'''

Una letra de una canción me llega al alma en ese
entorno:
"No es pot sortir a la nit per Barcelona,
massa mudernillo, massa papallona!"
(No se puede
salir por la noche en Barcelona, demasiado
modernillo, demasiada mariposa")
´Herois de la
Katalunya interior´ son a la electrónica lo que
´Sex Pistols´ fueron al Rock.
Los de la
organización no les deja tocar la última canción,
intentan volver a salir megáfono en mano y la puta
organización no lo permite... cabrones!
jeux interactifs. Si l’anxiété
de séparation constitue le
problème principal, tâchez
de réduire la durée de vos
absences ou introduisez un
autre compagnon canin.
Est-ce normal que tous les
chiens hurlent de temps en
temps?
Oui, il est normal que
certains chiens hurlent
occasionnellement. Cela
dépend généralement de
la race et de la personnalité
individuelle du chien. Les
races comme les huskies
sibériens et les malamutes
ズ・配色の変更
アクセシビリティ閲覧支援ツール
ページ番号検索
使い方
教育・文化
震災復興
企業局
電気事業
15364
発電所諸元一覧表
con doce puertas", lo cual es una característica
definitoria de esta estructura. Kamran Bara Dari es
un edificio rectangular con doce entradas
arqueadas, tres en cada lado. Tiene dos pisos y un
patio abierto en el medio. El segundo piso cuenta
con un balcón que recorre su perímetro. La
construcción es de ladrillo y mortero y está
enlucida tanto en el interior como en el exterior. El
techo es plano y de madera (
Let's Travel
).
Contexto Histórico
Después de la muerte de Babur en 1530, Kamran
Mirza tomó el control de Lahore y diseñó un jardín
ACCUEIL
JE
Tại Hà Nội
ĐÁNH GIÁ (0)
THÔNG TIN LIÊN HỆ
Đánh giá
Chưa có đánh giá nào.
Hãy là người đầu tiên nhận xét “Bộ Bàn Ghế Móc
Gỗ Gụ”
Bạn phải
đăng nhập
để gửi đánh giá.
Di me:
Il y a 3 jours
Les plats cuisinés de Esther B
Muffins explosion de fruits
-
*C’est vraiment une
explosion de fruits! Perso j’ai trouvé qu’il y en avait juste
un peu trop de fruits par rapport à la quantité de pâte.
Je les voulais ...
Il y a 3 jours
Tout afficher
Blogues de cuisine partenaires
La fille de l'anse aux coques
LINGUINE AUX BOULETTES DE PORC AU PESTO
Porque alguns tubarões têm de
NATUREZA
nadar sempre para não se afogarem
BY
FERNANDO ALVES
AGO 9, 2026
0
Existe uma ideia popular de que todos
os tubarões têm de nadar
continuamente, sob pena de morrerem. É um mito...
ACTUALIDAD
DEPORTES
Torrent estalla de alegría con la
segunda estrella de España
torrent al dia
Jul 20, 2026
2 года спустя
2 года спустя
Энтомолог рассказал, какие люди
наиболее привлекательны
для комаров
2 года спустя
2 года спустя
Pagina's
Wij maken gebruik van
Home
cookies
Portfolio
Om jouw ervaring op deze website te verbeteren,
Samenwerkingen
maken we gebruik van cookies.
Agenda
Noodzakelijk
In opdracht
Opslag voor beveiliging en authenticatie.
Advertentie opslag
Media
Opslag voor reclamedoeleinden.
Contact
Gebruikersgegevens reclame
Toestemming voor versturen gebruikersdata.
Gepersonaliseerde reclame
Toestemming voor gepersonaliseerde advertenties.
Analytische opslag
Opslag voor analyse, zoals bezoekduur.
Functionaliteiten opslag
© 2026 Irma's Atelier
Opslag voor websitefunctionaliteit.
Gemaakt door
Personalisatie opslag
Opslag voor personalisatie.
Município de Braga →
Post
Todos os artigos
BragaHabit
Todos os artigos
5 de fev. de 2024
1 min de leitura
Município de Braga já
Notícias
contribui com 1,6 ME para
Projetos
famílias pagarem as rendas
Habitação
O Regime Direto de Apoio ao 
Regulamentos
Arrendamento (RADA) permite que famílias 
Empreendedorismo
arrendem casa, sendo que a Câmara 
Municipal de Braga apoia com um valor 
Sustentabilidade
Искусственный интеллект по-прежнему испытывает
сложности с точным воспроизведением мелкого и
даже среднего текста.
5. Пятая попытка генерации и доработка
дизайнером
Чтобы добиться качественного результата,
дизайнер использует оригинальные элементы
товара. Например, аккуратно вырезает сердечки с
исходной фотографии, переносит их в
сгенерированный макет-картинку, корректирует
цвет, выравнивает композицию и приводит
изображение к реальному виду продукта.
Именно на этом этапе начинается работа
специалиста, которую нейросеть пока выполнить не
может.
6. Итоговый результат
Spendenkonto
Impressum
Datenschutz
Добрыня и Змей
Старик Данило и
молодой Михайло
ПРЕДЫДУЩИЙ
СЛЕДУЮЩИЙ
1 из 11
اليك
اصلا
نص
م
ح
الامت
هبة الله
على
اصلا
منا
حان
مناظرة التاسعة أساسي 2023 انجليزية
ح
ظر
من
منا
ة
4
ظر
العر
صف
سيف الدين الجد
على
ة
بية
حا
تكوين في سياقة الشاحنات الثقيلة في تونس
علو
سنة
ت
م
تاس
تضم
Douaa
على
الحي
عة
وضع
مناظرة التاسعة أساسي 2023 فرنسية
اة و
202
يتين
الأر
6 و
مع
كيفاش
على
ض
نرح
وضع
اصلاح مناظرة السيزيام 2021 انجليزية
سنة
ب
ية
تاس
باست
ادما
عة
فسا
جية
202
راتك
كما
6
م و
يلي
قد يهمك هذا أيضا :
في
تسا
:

'''

Exact copies of all entries are what's needed here.

Una letra de una canción me llega al alma en ese
entorno:
"No es pot sortir a la nit per Barcelona,
massa mudernillo, massa papallona!"
(No se puede
salir por la noche en Barcelona, demasiado
modernillo, demasiada mariposa")
´Herois de la
Katalunya interior´ son a la electrónica lo que
´Sex Pistols´ fueron al Rock.
Los de la
organización no les deja tocar la última canción,
intentan volver a salir megáfono en mano y la puta
organización no lo permite... cabrones!
jeux interactifs. Si l’anxiété
de séparation constitue le
problème principal, tâchez
de réduire la durée de vos
absences ou introduisez un
autre compagnon canin.
Est-ce normal que tous les
chiens hurlent de temps en
temps?
Oui, il est normal que
certains chiens hurlent
occasionnellement. Cela
dépend généralement de
la race et de la personnalité
individuelle du chien. Les
races comme les huskies
sibériens et les malamutes
ズ・配色の変更
アクセシビリティ閲覧支援ツール
ページ番号検索
使い方
教育・文化
震災復興
企業局
電気事業
15364
発電所諸元一覧表
con doce puertas", lo cual es una característica
definitoria de esta estructura. Kamran Bara Dari es
un edificio rectangular con doce entradas
arqueadas, tres en cada lado. Tiene dos pisos y un
patio abierto en el medio. El segundo piso cuenta
con un balcón que recorre su perímetro. La
construcción es de ladrillo y mortero y está
enlucida tanto en el interior como en el exterior. El
techo es plano y de madera (
Let's Travel
).
Contexto Histórico
Después de la muerte de Babur en 1530, Kamran
Mirza tomó el control de Lahore y diseñó un jardín
ACCUEIL
JE
Tại Hà Nội
ĐÁNH GIÁ (0)
THÔNG TIN LIÊN HỆ
Đánh giá
Chưa có đánh giá nào.
Hãy là người đầu tiên nhận xét “Bộ Bàn Ghế Móc
Gỗ Gụ”
Bạn phải
đăng nhập
để gửi đánh giá.
Di me:
Il y a 3 jours
Les plats cuisinés de Esther B
Muffins explosion de fruits
-
*C’est vraiment une
explosion de fruits! Perso j’ai trouvé qu’il y en avait juste
un peu trop de fruits par rapport à la quantité de pâte.
Je les voulais ...
Il y a 3 jours
Tout afficher
Blogues de cuisine partenaires
La fille de l'anse aux coques
LINGUINE AUX BOULETTES DE PORC AU PESTO
Porque alguns tubarões têm de
NATUREZA
nadar sempre para não se afogarem
BY
FERNANDO ALVES
AGO 9, 2026
0
Existe uma ideia popular de que todos
os tubarões têm de nadar
continuamente, sob pena de morrerem. É um mito...
ACTUALIDAD
DEPORTES
Torrent estalla de alegría con la
segunda estrella de España
torrent al dia
Jul 20, 2026
2 года спустя
2 года спустя
Энтомолог рассказал, какие люди
наиболее привлекательны
для комаров
2 года спустя
2 года спустя
Pagina's
Wij maken gebruik van
Home
cookies
Portfolio
Om jouw ervaring op deze website te verbeteren,
Samenwerkingen
maken we gebruik van cookies.
Agenda
Noodzakelijk
In opdracht
Opslag voor beveiliging en authenticatie.
Advertentie opslag
Media
Opslag voor reclamedoeleinden.
Contact
Gebruikersgegevens reclame
Toestemming voor versturen gebruikersdata.
Gepersonaliseerde reclame
Toestemming voor gepersonaliseerde advertenties.
Analytische opslag
Opslag voor analyse, zoals bezoekduur.
Functionaliteiten opslag
© 2026 Irma's Atelier
Opslag voor websitefunctionaliteit.
Gemaakt door
Personalisatie opslag
Opslag voor personalisatie.
Município de Braga →
Post
Todos os artigos
BragaHabit
Todos os artigos
5 de fev. de 2024
1 min de leitura
Município de Braga já
Notícias
contribui com 1,6 ME para
Projetos
famílias pagarem as rendas
Habitação
O Regime Direto de Apoio ao 
Regulamentos
Arrendamento (RADA) permite que famílias 
Empreendedorismo
arrendem casa, sendo que a Câmara 
Municipal de Braga apoia com um valor 
Sustentabilidade
Искусственный интеллект по-прежнему испытывает
сложности с точным воспроизведением мелкого и
даже среднего текста.
5. Пятая попытка генерации и доработка
дизайнером
Чтобы добиться качественного результата,
дизайнер использует оригинальные элементы
товара. Например, аккуратно вырезает сердечки с
исходной фотографии, переносит их в
сгенерированный макет-картинку, корректирует
цвет, выравнивает композицию и приводит
изображение к реальному виду продукта.
Именно на этом этапе начинается работа
специалиста, которую нейросеть пока выполнить не
может.
6. Итоговый результат
Spendenkonto
Impressum
Datenschutz
Добрыня и Змей
Старик Данило и
молодой Михайло
ПРЕДЫДУЩИЙ
СЛЕДУЮЩИЙ
1 из 11
اليك
اصلا
نص
م
ح
الامت
هبة الله
على
اصلا
منا
حان
مناظرة التاسعة أساسي 2023 انجليزية
ح
ظر
من
منا
ة
4
ظر
العر
صف
سيف الدين الجد
على
ة
بية
حا
تكوين في سياقة الشاحنات الثقيلة في تونس
علو
سنة
ت
م
تاس
تضم
Douaa
على
الحي
عة
وضع
مناظرة التاسعة أساسي 2023 فرنسية
اة و
202
يتين
الأر
6 و
مع
كيفاش
على
ض
نرح
وضع
اصلاح مناظرة السيزيام 2021 انجليزية
سنة
ب
ية
تاس
باست
ادما
عة
فسا
جية
202
راتك
كما
6
م و
يلي
قد يهمك هذا أيضا :
في
تسا
:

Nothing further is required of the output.